Your goal: Your response should reproduce every line of the entries that contains the word "opacity".
◆ ◆ ◆ ◆
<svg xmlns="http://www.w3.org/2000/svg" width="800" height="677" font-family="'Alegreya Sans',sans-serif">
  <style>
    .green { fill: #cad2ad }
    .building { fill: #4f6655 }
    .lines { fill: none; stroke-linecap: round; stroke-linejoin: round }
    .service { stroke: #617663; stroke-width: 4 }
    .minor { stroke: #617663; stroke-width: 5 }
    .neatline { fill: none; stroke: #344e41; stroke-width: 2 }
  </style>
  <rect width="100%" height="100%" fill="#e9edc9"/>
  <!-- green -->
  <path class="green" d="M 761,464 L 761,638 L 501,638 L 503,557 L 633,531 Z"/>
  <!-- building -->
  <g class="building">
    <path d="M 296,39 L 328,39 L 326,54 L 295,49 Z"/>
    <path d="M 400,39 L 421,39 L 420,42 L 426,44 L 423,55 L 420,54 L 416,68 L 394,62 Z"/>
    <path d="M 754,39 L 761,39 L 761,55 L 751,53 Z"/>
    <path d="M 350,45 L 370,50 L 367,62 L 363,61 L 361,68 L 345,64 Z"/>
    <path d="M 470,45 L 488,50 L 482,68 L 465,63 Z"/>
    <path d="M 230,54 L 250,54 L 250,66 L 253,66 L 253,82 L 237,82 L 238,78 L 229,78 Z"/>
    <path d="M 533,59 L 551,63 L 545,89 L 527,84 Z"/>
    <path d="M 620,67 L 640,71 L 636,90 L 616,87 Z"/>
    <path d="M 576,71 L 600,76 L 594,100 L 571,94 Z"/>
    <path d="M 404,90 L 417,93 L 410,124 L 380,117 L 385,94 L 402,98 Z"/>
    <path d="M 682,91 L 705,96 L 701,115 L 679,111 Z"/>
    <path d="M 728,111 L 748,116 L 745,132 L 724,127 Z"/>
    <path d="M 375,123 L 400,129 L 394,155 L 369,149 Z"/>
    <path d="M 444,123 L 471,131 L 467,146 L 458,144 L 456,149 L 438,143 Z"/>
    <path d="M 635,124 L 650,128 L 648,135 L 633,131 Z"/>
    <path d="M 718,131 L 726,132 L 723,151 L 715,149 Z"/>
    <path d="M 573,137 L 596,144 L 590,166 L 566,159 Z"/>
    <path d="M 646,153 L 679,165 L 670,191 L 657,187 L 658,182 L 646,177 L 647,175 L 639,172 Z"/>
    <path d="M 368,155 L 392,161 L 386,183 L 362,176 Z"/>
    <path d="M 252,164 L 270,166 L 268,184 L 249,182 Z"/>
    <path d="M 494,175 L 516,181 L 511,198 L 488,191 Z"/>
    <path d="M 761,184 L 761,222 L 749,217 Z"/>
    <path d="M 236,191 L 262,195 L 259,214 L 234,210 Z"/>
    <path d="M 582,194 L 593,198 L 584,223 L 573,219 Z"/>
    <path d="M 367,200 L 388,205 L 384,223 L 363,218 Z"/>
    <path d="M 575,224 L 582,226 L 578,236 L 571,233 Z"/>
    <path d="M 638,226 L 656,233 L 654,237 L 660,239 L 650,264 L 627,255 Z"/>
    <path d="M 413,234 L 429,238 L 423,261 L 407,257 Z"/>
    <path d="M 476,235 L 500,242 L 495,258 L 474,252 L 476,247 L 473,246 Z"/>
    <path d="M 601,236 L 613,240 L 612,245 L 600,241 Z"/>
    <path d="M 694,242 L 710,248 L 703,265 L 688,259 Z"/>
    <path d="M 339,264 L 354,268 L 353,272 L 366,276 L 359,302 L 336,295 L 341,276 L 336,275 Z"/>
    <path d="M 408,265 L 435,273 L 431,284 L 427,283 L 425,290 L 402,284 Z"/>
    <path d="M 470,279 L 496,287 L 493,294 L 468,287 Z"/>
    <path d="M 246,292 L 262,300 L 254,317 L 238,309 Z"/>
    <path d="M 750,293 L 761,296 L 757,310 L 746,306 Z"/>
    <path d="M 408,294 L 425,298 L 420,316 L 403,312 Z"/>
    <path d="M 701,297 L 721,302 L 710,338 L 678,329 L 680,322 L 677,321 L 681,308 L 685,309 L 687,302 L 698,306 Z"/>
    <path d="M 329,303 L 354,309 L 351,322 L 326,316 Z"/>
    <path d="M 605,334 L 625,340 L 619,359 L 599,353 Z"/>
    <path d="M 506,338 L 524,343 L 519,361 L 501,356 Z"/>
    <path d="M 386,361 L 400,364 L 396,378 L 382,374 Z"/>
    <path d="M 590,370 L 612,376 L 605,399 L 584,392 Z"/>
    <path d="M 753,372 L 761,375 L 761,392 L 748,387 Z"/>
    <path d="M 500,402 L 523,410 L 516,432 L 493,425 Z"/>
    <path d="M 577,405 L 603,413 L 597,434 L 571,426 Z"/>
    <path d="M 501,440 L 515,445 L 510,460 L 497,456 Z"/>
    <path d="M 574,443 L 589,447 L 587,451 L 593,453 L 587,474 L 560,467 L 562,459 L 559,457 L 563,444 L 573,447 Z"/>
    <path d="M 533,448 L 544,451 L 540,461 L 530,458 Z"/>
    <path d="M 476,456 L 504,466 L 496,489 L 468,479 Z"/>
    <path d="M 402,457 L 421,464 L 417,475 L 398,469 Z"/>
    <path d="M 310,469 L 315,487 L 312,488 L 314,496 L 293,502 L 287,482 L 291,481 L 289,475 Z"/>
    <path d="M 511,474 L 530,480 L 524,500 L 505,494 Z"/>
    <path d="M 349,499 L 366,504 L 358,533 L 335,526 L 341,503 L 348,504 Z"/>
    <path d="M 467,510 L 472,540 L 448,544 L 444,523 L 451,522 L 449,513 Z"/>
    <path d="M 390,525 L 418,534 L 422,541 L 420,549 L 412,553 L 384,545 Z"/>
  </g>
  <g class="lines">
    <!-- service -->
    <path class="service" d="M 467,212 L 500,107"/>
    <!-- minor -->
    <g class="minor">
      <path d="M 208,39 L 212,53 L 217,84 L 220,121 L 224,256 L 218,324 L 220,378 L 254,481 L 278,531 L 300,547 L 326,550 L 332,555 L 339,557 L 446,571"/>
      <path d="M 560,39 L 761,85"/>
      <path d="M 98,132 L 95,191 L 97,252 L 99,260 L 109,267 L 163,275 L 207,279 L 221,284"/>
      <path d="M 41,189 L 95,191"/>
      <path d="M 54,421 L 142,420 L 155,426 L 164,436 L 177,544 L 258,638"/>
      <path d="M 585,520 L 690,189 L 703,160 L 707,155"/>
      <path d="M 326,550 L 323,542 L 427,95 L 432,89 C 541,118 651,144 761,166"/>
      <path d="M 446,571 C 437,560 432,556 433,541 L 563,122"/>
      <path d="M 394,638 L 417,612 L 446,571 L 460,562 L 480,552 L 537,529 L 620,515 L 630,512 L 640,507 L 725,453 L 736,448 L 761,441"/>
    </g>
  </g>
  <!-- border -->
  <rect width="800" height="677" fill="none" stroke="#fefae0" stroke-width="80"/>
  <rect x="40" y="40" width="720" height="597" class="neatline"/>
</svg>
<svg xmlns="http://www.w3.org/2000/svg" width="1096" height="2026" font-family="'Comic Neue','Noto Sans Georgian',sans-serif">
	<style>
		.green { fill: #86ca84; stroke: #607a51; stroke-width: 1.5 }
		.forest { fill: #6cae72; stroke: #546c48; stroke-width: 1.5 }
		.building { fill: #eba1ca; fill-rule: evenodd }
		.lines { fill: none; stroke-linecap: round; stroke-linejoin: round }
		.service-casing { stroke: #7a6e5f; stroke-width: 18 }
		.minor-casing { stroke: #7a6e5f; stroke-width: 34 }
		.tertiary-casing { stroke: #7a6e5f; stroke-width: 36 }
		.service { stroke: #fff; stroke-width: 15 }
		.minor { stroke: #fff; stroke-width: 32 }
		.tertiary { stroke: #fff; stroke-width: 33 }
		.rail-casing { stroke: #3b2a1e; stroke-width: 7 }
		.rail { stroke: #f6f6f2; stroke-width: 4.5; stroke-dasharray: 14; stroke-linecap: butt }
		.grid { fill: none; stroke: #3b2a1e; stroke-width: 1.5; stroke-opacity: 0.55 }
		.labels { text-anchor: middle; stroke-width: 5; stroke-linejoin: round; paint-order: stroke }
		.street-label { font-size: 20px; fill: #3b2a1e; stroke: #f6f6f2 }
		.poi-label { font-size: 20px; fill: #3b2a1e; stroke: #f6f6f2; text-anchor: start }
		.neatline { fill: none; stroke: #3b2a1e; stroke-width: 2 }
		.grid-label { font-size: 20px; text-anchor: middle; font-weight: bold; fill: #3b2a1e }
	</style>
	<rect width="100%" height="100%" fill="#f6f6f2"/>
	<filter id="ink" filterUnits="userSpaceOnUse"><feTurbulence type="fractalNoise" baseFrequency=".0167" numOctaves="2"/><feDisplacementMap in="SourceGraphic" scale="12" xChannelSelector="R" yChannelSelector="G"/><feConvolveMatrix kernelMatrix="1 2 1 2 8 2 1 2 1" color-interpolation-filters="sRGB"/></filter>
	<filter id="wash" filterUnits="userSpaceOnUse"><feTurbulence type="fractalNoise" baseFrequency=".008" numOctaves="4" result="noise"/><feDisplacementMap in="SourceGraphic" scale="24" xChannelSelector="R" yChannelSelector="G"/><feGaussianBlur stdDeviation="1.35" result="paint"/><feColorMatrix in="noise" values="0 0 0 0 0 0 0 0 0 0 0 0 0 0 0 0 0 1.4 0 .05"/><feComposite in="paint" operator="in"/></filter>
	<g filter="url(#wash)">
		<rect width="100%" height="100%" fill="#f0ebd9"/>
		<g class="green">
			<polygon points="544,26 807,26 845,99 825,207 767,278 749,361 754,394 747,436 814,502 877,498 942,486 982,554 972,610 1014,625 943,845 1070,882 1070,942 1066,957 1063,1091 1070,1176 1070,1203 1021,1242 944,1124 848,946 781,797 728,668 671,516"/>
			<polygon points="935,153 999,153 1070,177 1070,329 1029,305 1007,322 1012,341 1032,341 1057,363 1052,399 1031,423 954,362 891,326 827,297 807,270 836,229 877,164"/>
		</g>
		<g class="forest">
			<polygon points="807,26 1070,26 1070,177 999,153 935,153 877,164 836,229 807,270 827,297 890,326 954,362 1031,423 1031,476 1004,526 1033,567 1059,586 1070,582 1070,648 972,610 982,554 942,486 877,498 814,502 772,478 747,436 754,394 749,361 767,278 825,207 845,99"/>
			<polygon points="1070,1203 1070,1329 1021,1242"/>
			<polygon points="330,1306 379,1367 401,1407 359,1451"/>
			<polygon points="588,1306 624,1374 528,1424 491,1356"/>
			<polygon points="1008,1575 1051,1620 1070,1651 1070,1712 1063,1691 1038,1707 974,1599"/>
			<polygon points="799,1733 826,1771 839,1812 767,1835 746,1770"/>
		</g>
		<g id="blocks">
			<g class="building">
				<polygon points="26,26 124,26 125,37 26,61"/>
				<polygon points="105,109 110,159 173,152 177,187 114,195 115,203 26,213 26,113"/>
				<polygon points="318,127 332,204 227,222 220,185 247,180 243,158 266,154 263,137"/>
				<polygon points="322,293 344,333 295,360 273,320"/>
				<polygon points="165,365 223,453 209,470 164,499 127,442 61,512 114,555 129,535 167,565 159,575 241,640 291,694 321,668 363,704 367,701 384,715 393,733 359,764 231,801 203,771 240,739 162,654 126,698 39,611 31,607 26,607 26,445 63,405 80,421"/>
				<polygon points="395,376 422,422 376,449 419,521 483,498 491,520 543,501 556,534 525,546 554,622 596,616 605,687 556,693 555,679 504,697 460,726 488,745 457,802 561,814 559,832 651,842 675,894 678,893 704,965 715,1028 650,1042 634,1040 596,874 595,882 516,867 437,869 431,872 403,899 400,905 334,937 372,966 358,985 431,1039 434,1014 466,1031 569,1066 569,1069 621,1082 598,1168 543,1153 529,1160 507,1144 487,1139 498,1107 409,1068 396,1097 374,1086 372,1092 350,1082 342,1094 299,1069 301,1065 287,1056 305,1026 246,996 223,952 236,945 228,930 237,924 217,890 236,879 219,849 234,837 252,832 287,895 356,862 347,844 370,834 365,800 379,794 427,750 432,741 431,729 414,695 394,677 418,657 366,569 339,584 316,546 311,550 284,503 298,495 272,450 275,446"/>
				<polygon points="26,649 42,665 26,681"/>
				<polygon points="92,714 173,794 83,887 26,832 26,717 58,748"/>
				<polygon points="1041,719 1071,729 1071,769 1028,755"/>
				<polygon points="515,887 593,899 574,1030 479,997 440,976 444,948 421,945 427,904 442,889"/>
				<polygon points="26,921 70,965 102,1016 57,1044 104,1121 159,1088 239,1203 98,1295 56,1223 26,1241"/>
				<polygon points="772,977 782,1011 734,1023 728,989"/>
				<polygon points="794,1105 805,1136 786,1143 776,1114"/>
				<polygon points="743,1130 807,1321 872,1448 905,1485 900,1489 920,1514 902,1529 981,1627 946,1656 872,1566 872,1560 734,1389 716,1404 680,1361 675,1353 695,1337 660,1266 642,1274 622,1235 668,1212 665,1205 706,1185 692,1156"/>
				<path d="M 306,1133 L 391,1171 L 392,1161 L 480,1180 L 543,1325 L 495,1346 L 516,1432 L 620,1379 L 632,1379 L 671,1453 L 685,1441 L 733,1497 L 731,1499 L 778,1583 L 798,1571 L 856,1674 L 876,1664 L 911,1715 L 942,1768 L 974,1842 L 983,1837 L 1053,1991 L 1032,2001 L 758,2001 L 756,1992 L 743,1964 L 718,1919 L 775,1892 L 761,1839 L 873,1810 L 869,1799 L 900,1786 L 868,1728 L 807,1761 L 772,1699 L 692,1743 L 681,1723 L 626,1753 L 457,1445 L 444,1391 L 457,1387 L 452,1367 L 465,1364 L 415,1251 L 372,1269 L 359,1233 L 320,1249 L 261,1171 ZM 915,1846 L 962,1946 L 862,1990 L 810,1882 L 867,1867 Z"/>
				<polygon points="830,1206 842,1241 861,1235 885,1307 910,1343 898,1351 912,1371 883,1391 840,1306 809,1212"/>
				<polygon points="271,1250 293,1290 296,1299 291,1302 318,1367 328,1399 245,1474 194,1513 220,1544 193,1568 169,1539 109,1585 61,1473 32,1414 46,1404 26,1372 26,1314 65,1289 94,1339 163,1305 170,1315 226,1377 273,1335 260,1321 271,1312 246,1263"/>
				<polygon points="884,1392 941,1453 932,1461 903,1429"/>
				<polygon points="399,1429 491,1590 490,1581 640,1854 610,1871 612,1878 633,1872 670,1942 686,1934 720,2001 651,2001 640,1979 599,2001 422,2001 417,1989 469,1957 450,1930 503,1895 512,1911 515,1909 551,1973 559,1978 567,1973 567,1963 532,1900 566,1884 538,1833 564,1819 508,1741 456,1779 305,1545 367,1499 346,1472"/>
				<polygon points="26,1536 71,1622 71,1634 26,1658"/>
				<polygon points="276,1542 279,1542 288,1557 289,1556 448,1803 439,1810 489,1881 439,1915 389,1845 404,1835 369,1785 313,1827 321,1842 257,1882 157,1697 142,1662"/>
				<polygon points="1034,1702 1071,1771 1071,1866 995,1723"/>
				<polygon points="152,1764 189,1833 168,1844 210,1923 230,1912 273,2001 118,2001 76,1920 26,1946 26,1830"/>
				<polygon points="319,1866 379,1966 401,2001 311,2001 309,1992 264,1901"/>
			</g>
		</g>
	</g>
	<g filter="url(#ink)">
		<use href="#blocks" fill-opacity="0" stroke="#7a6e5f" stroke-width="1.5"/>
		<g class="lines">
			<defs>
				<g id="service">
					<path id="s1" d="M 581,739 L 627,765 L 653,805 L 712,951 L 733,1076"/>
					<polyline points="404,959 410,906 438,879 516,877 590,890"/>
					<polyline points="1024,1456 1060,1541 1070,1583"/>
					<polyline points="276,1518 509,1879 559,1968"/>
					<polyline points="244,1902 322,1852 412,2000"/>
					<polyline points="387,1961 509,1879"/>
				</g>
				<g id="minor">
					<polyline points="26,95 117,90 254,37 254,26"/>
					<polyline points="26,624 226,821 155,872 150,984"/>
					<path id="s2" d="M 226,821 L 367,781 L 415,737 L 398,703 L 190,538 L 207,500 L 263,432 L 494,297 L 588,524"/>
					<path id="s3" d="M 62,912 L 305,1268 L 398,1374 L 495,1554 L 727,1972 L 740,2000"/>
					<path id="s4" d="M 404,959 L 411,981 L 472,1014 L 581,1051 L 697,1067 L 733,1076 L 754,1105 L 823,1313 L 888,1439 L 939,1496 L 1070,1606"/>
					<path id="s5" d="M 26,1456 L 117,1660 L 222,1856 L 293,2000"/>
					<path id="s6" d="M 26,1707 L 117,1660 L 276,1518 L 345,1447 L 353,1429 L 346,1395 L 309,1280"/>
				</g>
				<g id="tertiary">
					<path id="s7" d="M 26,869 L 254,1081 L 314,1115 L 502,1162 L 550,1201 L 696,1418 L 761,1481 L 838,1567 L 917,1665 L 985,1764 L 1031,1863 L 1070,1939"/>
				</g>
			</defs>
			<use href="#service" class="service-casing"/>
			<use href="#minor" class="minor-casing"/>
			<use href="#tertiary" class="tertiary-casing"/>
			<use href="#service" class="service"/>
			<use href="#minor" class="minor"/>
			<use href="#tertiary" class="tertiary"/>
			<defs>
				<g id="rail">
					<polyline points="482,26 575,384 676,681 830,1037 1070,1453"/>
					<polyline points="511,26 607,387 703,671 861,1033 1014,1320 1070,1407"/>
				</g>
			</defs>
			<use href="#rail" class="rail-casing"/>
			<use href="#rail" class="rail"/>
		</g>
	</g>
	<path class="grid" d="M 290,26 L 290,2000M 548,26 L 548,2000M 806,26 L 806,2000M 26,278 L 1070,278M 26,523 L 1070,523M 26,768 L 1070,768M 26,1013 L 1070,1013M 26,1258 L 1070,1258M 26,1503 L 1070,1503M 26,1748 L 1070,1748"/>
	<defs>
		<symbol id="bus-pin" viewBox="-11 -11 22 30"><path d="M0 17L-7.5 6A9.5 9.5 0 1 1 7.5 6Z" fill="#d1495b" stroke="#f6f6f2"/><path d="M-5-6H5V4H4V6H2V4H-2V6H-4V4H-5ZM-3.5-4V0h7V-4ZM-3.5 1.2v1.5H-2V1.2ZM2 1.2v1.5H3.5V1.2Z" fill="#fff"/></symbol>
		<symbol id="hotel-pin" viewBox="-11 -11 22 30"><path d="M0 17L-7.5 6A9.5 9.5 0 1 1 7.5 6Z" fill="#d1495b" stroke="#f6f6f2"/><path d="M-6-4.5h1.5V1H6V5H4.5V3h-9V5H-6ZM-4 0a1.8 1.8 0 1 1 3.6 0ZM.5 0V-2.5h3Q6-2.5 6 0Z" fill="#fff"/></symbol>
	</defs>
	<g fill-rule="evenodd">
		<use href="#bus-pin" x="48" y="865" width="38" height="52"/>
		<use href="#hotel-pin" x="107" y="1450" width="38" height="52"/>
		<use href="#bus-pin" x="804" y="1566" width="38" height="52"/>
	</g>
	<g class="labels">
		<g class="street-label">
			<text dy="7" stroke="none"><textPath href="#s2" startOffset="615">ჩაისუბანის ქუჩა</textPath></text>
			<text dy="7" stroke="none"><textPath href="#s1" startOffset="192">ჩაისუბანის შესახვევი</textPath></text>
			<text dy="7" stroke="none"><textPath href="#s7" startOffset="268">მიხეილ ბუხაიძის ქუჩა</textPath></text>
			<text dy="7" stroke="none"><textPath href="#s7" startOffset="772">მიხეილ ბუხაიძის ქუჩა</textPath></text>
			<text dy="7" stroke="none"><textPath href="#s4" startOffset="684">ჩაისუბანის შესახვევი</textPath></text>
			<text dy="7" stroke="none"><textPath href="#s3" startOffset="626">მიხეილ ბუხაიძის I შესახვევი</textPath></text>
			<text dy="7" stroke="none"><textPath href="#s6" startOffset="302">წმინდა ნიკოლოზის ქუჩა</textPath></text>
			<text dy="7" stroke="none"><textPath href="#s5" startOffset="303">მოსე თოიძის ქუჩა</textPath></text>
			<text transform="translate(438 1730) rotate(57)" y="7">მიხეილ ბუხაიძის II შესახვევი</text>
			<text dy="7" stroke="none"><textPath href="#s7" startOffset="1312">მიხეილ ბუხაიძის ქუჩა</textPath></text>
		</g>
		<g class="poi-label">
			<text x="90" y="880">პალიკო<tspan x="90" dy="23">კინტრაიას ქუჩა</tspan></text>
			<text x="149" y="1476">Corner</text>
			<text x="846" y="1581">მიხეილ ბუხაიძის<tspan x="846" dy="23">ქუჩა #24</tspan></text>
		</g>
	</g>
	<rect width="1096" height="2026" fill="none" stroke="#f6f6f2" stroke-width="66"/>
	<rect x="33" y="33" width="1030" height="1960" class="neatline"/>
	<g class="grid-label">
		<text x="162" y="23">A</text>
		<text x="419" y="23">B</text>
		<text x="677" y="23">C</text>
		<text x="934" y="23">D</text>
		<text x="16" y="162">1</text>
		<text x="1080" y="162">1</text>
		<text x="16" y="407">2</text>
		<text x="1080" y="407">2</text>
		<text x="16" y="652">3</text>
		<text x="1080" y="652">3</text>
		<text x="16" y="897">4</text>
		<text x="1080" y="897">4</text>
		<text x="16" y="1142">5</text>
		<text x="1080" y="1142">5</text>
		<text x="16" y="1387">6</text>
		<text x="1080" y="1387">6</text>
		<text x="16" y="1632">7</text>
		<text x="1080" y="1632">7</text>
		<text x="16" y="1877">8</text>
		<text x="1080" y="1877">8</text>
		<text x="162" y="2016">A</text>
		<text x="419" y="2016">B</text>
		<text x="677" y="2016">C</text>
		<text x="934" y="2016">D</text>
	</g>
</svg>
◆ ◆ ◆ ◆
Your solution:
		.grid { fill: none; stroke: #3b2a1e; stroke-width: 1.5; stroke-opacity: 0.55 }
		<use href="#blocks" fill-opacity="0" stroke="#7a6e5f" stroke-width="1.5"/>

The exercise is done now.